### EXERCISE AIM
Copy the listing below line for line, leaving out the chart images.
[RECORDS FOR THIS EXERCISE — start]
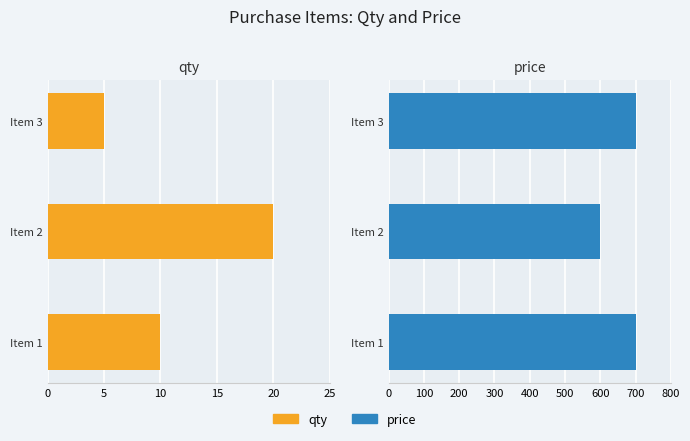

What is the average value of the price series?

667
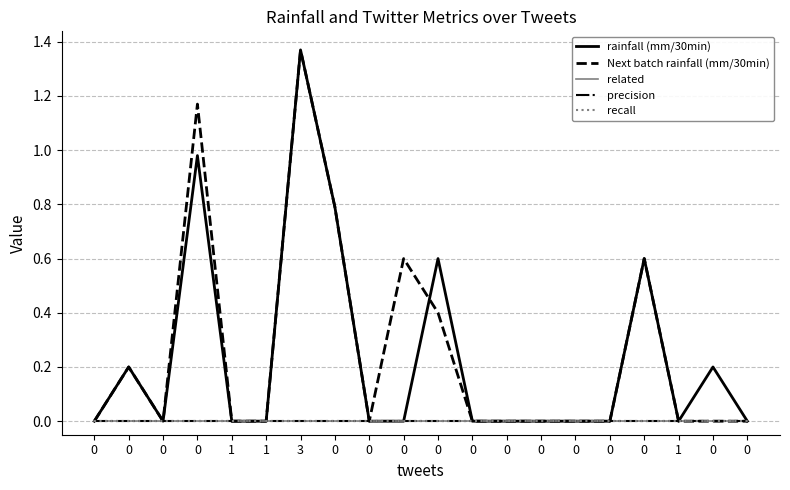

The related series shows 0.0 at 0. True or false?

True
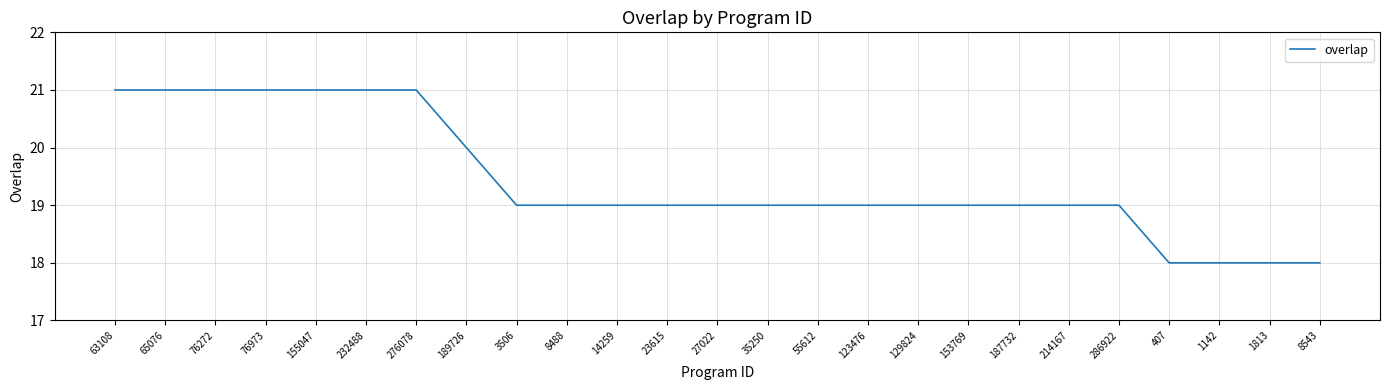

What is the difference between the maximum and minimum values?

3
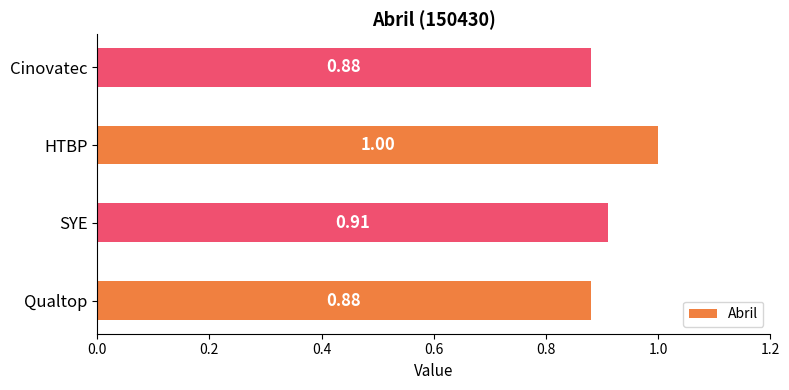

Count the values in the range 0 to 1.

4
[RECORDS FOR THIS EXERCISE — finish]
### ANSWER FOR THIS EXERCISE
What is the average value of the price series?

667

The related series shows 0.0 at 0. True or false?

True

What is the difference between the maximum and minimum values?

3

Count the values in the range 0 to 1.

4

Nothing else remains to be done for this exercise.